Yes, but the rental-agency owner probably doesn't either.  He hires
someone to fix such things, and supplies the tools for that work to
avoid the overcharging a tool-owning mechaninc would impose.  We need
to be able to *work* in our community center too.  Trading labor there
should be one of the main purposes of a community center.

>  - fixing either one of the two problems above would cost enough, in
>   time and/ or money, to make group ownership not convenient.

Yes, because I wasn't describing a holistic solution - where small
groups within an entire community are joint-investing in a wide
variety of Capital and then using Land and Buildings owned by groups
of these groups to store, maintain, and in many cases for room to
operate them.  Imagine a car-repair shop or a woodworking shop where
you could go use the expensive tools "at cost".  Wouldn't it be nice
to have real control, and stop suffering the usury that currently
keeps us from the rich lives we deserve?  We already eventually must
pay all these costs anyway when we pay the merchants that 'supply'
them to us, but we also must pay "price above cost" because we have
not done the organization ourselves.

>  - (semi-serious) we, that is any generic group of neighbors in a
>   generic city, all hate each other and the least interact the better
>   we feel:-)

I think most people actually want to interact with others, but the
physical locations that we have available for such interaction are all
designed for the sole purpose of extracting usury.

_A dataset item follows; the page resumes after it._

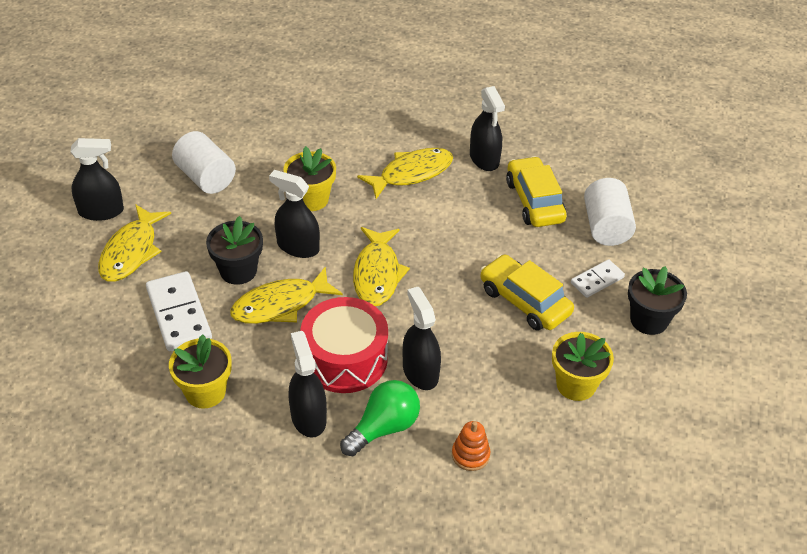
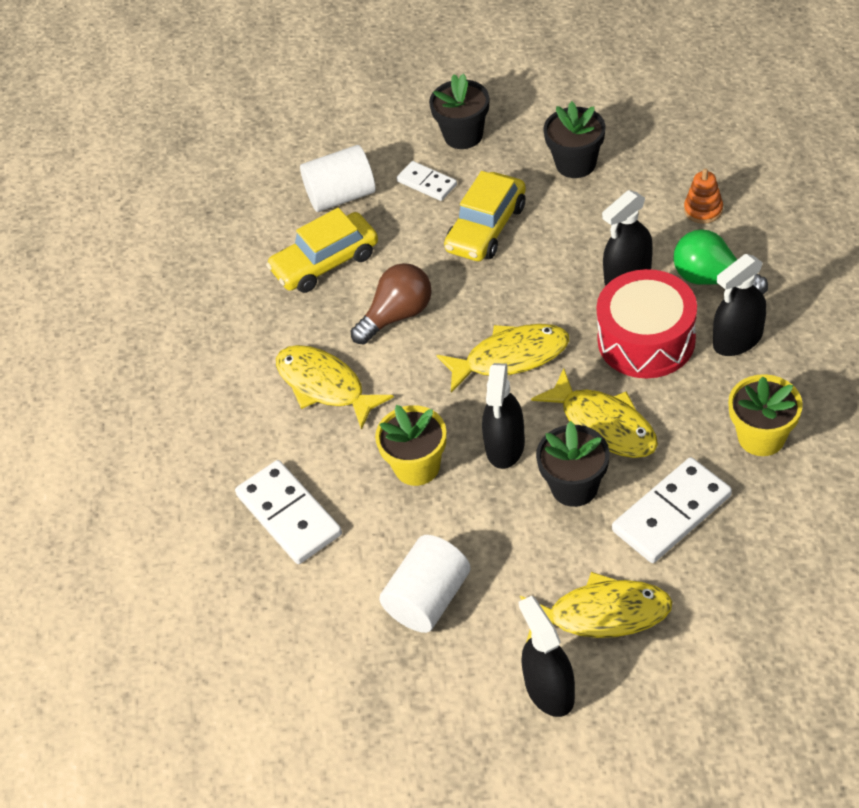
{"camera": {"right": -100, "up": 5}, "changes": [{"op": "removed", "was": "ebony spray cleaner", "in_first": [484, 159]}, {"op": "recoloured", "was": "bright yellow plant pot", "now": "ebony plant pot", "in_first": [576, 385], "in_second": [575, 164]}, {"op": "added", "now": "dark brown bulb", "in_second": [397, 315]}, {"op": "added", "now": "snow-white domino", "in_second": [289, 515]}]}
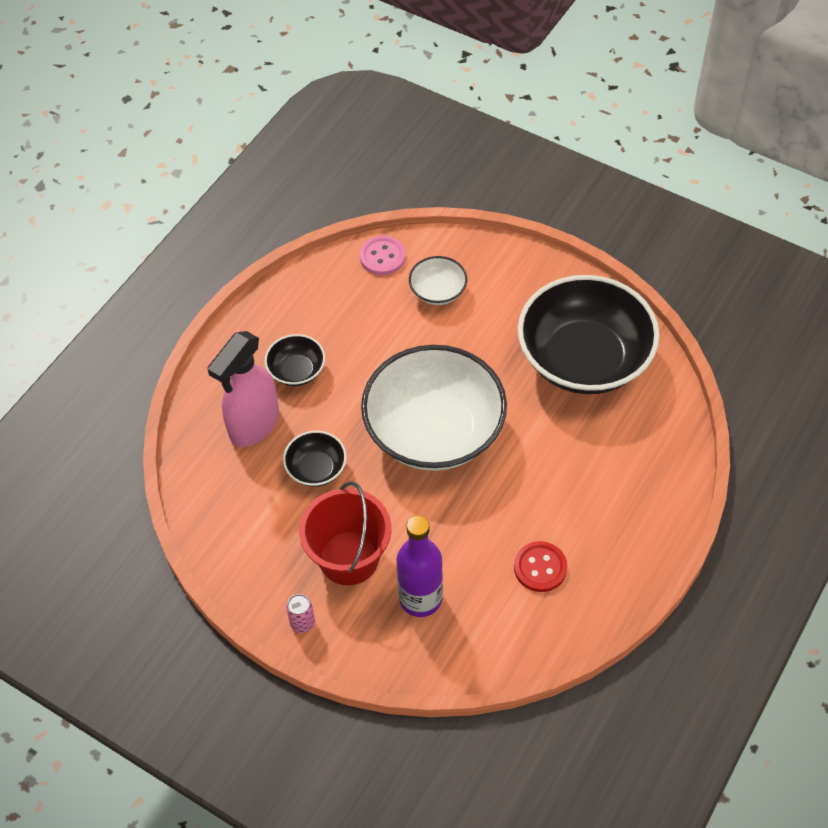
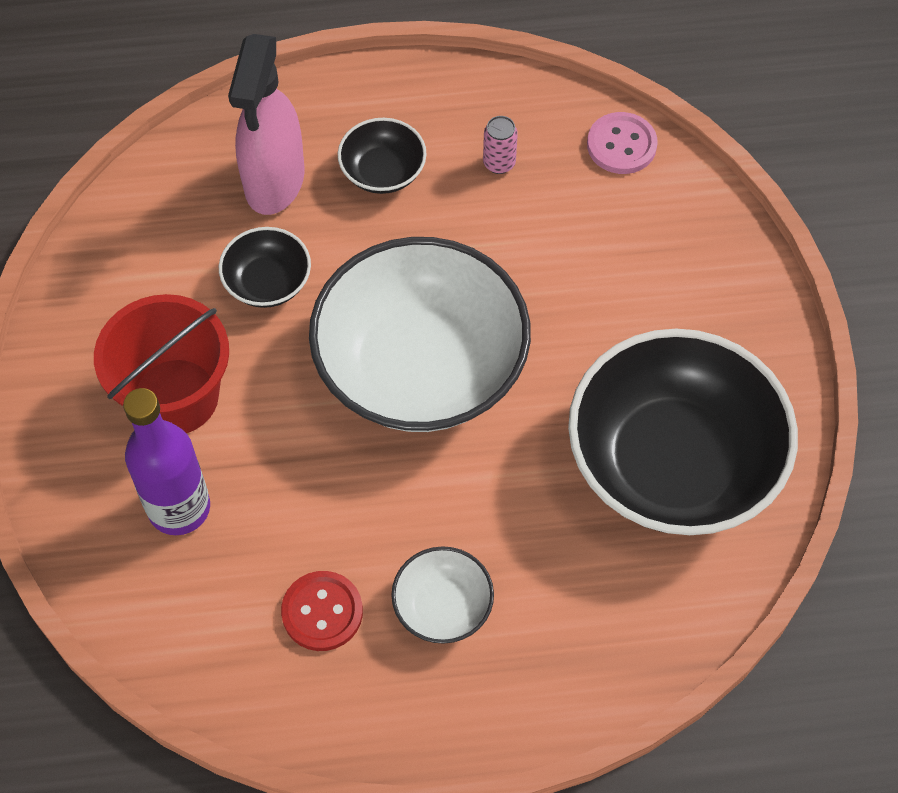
{"camera": {"right": 50, "up": 5}, "changes": [{"op": "moved", "was": "snow-white bowl", "in_first": [438, 291], "in_second": [442, 606]}, {"op": "turned", "was": "pink spray cleaner", "in_first": [254, 425], "in_second": [274, 182], "clockwise": -75}, {"op": "moved", "was": "pink can", "in_first": [302, 623], "in_second": [499, 163]}]}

We don't have community because we have no *place* for community
because, anytime one of us decides to organize it is pre-ordained that
we will not allow the participants to become real, controlling
shareholders with divisible control and minimal granularity over
decisions.  What I mean by that is that when a sub-group of a group of
owners wants to do something that conflicts with the majority of that
group, that the minority should be able to divide from the majority if
the physical resources in question are realistically divisible.  I'm
not trying to make-up policy here, I'm talking about how private
joint-owners of something such as a rug-doctor or an airplane would
likely want to choose to be able to act.

>
>  what I'm trying to say here is that I also have the feeling that you
>  aren't considering all the rational factors when comparing rental and
>  individual ownership.
>
>  Marco

Thanks for the feedback.  Did I answer your concerns?